**YOUR ASSIGNMENT**
Note each line in the data below that holds "repository", and copy it.

[DATA SUPPLIED — start]

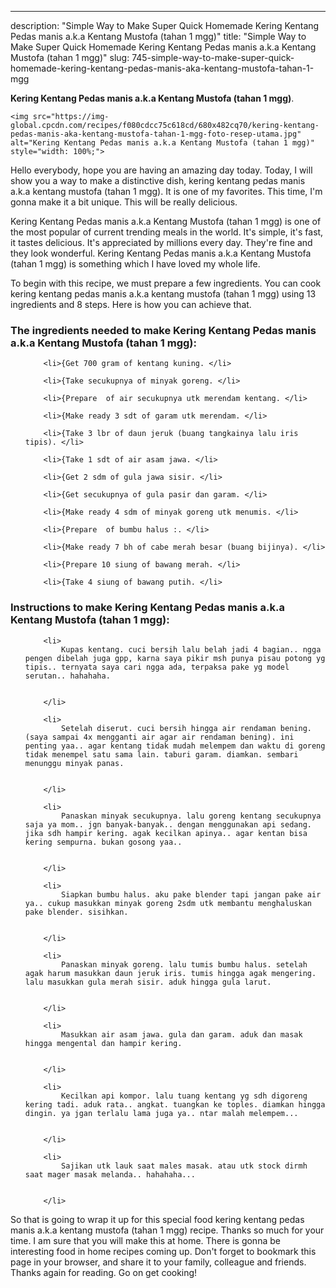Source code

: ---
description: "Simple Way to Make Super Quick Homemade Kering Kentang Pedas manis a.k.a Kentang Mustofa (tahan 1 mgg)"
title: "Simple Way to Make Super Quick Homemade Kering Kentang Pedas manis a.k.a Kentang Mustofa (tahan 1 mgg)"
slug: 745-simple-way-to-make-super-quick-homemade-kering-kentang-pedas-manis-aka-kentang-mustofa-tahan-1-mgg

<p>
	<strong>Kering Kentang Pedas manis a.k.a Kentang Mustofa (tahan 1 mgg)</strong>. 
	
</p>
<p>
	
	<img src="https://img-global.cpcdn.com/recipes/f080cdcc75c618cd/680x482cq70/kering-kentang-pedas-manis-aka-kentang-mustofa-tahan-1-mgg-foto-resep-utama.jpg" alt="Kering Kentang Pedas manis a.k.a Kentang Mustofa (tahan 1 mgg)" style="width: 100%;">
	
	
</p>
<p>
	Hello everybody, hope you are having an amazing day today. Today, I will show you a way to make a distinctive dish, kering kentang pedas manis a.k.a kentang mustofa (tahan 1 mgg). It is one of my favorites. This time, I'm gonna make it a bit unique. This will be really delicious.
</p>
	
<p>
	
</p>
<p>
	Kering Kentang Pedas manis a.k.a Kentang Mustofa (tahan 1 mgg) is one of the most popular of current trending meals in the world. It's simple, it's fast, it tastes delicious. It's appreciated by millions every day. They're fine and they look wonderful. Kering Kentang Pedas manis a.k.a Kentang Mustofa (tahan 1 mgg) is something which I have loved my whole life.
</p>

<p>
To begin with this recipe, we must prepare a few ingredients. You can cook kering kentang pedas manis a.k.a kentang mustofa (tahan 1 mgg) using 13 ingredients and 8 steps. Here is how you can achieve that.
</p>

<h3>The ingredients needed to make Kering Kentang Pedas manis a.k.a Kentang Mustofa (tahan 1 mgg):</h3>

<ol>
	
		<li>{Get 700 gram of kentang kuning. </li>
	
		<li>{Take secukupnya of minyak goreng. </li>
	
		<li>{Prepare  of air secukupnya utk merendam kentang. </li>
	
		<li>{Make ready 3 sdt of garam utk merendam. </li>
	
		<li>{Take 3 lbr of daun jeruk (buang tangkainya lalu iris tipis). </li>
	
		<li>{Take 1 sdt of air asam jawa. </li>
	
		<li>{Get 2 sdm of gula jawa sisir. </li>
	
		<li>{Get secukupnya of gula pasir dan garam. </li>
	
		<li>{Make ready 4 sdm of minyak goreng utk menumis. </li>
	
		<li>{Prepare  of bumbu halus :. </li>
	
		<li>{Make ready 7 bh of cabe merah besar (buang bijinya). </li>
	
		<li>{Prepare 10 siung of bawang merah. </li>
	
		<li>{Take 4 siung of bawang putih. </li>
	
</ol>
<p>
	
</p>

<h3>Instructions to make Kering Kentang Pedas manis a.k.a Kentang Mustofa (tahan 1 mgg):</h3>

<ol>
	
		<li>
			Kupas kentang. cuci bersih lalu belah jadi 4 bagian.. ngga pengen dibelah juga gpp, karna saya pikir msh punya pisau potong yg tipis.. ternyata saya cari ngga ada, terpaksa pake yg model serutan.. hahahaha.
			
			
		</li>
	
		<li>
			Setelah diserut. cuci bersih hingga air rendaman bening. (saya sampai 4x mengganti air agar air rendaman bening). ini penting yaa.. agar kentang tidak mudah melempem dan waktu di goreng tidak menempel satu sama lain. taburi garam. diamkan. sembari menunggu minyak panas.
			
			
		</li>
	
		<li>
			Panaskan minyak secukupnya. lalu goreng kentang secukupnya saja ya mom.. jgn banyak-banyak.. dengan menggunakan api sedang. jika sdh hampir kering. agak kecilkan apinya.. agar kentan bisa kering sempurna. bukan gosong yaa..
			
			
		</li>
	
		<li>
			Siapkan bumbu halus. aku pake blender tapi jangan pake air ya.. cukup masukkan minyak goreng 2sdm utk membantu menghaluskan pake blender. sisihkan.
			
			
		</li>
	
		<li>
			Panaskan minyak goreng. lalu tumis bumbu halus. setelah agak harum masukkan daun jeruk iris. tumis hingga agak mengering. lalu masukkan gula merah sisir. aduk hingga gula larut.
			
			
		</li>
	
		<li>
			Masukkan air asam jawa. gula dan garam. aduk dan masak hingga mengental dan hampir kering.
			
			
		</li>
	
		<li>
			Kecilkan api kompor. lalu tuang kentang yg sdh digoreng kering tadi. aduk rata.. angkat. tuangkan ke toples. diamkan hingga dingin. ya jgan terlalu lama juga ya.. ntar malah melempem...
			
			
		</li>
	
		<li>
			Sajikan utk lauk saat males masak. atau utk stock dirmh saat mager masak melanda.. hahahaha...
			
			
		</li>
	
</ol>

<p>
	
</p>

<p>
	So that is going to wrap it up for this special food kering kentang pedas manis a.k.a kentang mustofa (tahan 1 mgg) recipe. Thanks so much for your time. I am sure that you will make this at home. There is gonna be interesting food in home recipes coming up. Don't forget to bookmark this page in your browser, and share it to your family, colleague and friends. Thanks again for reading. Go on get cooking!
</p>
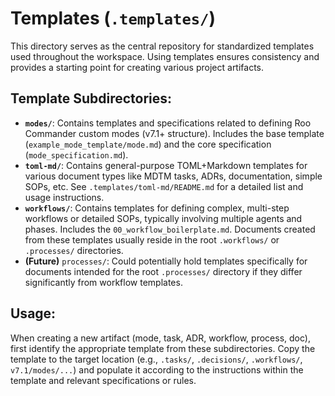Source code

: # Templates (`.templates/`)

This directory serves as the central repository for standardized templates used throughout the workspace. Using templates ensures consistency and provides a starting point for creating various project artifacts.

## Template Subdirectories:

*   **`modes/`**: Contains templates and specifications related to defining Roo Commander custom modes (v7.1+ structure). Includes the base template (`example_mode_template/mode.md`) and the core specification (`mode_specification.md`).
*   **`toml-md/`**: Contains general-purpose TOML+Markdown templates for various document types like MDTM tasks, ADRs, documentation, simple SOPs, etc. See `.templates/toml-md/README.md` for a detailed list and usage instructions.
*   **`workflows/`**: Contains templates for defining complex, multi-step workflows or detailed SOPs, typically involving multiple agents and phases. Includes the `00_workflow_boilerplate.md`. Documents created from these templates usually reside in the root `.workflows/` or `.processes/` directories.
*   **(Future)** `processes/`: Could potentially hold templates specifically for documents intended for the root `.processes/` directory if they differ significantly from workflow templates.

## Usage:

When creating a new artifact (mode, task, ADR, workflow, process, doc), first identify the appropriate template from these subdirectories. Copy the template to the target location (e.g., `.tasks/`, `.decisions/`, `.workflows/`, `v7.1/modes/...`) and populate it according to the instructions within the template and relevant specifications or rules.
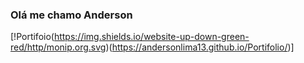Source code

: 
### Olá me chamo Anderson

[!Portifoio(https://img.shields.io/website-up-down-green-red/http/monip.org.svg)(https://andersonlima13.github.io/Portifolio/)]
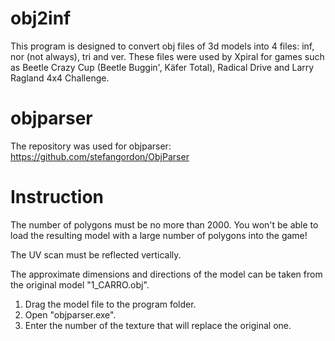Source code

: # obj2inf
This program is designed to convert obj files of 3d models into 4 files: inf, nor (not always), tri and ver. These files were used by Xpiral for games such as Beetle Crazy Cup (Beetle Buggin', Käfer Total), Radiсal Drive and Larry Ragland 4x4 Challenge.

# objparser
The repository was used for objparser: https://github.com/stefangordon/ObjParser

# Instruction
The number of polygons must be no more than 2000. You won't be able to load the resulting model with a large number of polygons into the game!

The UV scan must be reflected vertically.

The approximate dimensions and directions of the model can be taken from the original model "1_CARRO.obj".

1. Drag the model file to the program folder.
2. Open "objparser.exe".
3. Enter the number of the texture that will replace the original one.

[DATA SUPPLIED — finish]

**ANSWER SPACE**
This directory serves as the central repository for standardized templates used throughout the workspace. Using templates ensures consistency and provides a starting point for creating various project artifacts.
The repository was used for objparser: https://github.com/stefangordon/ObjParser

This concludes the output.